_EXCERPT TO READ_.
Nevertheless, there were many good and useful things in Buddhism that have stayed with me and one of them is the idea that true transformation comes from within – and that this requires a lot of work. This, it turns out, is one of the core messages of the mystery teachings, and John Michael Greer explains their Seven Laws using the language of the science of ecology. By doing so he is repeating a tradition of presenting their teachings in a language that people in the modern age can understand. In ancient Greece, Plato taught them using the language of geometry, which was the hip science of the age back then, so Greer is translating them to language that we can readily understand.

Greer is also interested in correcting what he sees as a gaudy over-commercialised and watered down version of the mystery teachings and spiritualism in general that has mushroomed in recent decades, taking particular issue with the idea that positive thinking can make you financially rich and/or have any other effect in the material world of our everyday lives. Similarly, he is not impressed by any New Age 'airy fairy' insistence that we are all heading into a new Age of Aquarius via some form of apocalypse or rapture or mass rebirth of consciousness. The kind of transformation he has in mind requires a lot of practice and is hard work but ultimately much more rewarding.

_DIRECTIONS_.
1/ In the excerpt on Greer and the mystery teachings, update the passage between "Nevertheless, there were" and "can readily understand.", inclusive, so that "geometry" reads "mathematics".
2/ Render this sentence from the excerpt on Greer and the mystery teachings in Spanish: "The kind of transformation he has in mind requires a lot of practice and is hard work but ultimately much more rewarding."

Stored items

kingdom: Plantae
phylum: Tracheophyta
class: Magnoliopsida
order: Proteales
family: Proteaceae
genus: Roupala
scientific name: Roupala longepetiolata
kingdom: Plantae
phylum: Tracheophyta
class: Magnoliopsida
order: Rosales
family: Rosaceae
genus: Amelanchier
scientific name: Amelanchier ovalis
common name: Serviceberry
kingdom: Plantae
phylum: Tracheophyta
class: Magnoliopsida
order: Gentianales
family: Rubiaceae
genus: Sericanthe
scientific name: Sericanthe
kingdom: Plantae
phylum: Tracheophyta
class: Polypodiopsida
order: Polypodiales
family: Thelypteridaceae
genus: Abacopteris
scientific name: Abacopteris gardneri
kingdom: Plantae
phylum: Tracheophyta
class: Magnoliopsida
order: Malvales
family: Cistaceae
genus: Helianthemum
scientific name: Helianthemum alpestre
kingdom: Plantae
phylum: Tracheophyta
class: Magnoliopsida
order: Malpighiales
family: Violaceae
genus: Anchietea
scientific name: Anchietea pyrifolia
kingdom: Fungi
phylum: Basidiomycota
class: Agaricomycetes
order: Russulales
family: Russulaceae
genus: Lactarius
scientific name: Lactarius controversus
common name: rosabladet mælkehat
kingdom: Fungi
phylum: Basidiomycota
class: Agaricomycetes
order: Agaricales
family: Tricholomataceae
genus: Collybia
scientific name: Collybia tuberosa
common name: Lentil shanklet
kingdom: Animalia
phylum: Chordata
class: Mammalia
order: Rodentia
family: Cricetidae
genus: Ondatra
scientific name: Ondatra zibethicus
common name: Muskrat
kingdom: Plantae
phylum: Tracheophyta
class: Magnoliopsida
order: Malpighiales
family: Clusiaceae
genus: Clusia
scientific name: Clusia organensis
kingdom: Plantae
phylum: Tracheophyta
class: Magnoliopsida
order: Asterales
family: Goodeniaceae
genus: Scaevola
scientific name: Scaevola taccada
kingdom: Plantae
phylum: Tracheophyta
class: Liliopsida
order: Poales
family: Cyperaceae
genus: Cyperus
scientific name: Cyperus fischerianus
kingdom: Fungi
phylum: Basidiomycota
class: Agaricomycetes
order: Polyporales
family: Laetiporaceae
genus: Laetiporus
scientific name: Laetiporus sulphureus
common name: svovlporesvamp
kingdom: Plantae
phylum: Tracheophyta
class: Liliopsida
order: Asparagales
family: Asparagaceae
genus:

_RESPONSES_.
1/
Nevertheless, there were many good and useful things in Buddhism that have stayed with me and one of them is the idea that true transformation comes from within – and that this requires a lot of work. This, it turns out, is one of the core messages of the mystery teachings, and John Michael Greer explains their Seven Laws using the language of the science of ecology. By doing so he is repeating a tradition of presenting their teachings in a language that people in the modern age can understand. In ancient Greece, Plato taught them using the language of mathematics, which was the hip science of the age back then, so Greer is translating them to language that we can readily understand.

2/ El tipo de transformación que él tiene en mente requiere mucha práctica y es un trabajo duro, pero en última instancia resulta mucho más gratificante.